Latvian retailer Skai Baltija closes after 25 years of fierce competition
Skai Baltija, a long-standing Latvian retail chain, has shut down after 25 years in business. The company cited financial struggles and rising costs as the main reasons for its closure. Despite its efforts to grow, it could no longer keep up with larger foreign competitors.
Founded over two decades ago, Skai Baltija once held a strong position in Latvia's retail market. Between 2021 and 2026, it expanded its store network and focused on affordable local products. This strategy helped increase its market share from 8% to 12%.
However, foreign-owned chains like Maxima and Rimi adopted different tactics. Maxima used aggressive pricing, loyalty schemes, and digital tools, while Rimi pushed premium private labels and online shopping. These rivals also benefited from deeper resources, making competition tougher.
The geopolitical climate further strained Skai Baltija's finances, driving up operating costs. In 2024, the company reported a turnover of 23.74 million euros—a 17.3% drop from the previous year. Losses reached 2.63 million euros, leaving the business unable to sustain itself.
As a result, most stores have now closed. Locations at 8 Siguldas Highway and 122 Kārlis Ulmaņa Street have shut their doors, though outlets at 19A Duntes Street and 28 Hipokrāta Street remain open for now. The company's sole owner, Aivars Rubenis, has not announced any plans for revival.

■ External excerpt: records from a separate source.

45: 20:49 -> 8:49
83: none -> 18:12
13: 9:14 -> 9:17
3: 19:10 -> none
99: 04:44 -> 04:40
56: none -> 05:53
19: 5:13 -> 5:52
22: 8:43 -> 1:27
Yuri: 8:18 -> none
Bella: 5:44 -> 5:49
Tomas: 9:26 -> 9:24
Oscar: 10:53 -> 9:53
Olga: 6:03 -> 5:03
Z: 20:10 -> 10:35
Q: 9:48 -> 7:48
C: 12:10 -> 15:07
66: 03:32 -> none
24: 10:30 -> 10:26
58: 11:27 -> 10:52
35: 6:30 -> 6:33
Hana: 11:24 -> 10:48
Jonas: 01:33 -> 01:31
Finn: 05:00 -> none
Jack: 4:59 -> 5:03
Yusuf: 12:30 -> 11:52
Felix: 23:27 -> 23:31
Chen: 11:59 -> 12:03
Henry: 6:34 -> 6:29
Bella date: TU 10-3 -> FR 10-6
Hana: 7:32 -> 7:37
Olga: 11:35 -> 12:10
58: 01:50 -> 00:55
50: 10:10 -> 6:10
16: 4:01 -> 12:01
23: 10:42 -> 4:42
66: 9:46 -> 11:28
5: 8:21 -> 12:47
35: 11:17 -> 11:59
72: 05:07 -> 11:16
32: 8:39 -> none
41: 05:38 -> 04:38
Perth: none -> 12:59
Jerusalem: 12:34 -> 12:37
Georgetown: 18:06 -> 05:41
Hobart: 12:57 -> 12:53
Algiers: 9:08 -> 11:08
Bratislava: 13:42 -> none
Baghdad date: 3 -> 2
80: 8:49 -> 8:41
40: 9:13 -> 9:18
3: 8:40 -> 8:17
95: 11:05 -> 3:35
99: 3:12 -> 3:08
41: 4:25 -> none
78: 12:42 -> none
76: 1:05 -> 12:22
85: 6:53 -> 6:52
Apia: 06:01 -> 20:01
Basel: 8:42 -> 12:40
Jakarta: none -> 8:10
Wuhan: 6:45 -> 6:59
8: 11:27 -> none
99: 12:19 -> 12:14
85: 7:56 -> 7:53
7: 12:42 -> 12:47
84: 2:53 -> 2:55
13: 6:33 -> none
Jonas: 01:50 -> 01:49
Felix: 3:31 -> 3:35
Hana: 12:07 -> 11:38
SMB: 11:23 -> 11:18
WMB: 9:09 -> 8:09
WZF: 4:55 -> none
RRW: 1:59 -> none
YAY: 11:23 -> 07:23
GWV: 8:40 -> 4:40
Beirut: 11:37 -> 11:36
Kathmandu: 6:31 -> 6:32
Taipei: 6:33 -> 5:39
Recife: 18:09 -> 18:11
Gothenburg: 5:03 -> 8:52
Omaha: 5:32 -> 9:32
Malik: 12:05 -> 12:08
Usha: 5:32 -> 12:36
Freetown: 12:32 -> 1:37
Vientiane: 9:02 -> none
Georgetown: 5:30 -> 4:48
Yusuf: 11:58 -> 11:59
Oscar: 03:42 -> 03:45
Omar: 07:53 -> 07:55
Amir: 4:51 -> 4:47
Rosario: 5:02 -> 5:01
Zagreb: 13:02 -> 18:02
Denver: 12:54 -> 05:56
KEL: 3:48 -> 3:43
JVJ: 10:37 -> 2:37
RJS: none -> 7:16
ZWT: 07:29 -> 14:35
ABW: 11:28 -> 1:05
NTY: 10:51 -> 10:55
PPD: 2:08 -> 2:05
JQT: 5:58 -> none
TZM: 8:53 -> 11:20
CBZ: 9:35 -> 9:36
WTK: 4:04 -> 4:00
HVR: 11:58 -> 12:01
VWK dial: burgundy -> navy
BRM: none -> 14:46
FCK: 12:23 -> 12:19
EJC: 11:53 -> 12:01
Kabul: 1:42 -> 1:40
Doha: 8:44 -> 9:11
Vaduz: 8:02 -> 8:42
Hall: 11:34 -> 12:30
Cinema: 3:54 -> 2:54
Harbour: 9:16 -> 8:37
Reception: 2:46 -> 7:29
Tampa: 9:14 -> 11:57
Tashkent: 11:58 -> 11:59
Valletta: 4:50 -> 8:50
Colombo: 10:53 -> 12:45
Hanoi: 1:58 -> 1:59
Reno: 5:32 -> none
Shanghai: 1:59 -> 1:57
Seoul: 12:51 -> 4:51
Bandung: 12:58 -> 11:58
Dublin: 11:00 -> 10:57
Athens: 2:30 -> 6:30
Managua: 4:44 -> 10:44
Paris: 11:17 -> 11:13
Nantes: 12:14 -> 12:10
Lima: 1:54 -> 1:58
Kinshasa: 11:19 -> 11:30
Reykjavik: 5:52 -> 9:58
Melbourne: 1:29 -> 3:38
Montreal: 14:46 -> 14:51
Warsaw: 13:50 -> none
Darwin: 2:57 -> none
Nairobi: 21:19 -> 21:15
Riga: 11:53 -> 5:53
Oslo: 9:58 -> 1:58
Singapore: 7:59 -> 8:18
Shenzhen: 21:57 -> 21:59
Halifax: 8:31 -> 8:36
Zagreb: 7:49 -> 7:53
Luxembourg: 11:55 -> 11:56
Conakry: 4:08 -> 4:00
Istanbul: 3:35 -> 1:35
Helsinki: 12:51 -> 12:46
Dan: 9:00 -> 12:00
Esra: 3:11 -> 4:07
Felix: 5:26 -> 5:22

Over its lifetime, Skai Baltija contributed over 63 million euros to Latvia's state budget. Its closure marks the end of a homegrown retailer that once competed against international giants.
The shutdown leaves a gap in Latvia's retail landscape, particularly for customers who relied on local, budget-friendly options. With only two stores still operating, the future of Skai Baltija's remaining locations remains uncertain. The company's exit also highlights the challenges smaller businesses face against dominant foreign chains.